> **Estratto selezionato**:
------
Graffe di Carnevale, il segreto del Mistrà della nonna napoletana per farle così soffici che si sciolgono in bocca

Maria Costanzo
graffe napoletane

Le Graffe napoletane sono la regina incontrastata dello street food partenopeo. Più leggere dei donuts americani, più profumate delle frittelle classiche, sono quel dolce che va bene a colazione, a merenda e persino nel cuore della notte dopo una serata con gli amici. Ma qual è il segreto per averle soffici come quelle del bar, che restano morbide anche dopo due giorni? La risposta è nel mix di farine e nella lenta lievitazione. E oggi vi proponiamo una versione “2 in 1”: con lo stesso impasto prepareremo le classiche ciambelle col buco e, recuperando proprio quei buchi di pasta, realizzeremo dei golosissimi mini bomboloni ripieni di crema alla nocciola. Niente sprechi, doppio gusto. Ecco la ricetta perfetta.

Ingredienti (Per un vassoio abbondante)
------
> **Lavoro richiesto**: Indica in che cosa consiste, secondo il testo sulle graffe napoletane, il segreto per averle soffici come quelle del bar.

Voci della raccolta
------
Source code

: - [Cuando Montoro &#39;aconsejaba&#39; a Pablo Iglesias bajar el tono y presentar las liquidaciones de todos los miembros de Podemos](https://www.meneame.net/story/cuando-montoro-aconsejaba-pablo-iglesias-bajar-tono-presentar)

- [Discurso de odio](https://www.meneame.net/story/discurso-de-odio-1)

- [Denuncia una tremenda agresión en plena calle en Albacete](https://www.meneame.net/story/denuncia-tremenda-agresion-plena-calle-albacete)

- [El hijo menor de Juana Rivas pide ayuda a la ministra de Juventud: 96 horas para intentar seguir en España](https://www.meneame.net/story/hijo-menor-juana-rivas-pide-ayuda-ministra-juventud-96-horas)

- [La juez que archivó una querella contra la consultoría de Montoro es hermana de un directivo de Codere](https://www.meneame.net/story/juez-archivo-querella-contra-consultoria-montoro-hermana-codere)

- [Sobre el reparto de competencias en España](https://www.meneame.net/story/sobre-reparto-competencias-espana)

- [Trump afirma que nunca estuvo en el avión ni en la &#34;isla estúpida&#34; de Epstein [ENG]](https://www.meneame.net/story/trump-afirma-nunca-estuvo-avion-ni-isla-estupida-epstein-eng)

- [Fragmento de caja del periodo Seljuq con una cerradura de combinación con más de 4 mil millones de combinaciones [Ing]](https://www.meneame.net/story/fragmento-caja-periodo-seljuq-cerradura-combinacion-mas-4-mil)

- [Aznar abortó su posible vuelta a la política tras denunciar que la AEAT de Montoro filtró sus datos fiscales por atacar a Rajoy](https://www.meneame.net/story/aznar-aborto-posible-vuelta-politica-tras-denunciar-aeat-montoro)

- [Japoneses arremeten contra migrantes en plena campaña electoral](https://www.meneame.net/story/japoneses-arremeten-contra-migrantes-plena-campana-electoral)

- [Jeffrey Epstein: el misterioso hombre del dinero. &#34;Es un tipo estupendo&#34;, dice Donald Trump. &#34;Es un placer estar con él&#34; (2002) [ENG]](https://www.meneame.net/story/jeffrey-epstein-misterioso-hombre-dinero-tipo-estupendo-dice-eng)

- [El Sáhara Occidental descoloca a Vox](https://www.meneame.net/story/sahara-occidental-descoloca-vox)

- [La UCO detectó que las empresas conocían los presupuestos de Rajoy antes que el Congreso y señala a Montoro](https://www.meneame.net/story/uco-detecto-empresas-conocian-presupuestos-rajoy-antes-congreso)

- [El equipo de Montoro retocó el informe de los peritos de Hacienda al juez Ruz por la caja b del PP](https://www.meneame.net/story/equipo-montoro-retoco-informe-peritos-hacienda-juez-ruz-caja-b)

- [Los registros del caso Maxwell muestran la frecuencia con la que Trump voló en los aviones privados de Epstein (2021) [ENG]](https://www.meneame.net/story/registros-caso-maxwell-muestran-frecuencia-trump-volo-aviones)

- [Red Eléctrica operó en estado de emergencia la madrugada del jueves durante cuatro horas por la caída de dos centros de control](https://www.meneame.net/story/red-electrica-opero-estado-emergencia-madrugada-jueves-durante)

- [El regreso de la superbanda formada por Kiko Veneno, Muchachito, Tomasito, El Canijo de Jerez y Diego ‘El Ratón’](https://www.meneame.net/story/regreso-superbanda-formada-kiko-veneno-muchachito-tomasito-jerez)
------
> **Risultato del compito**: Nel mix di farine e nella lenta lievitazione.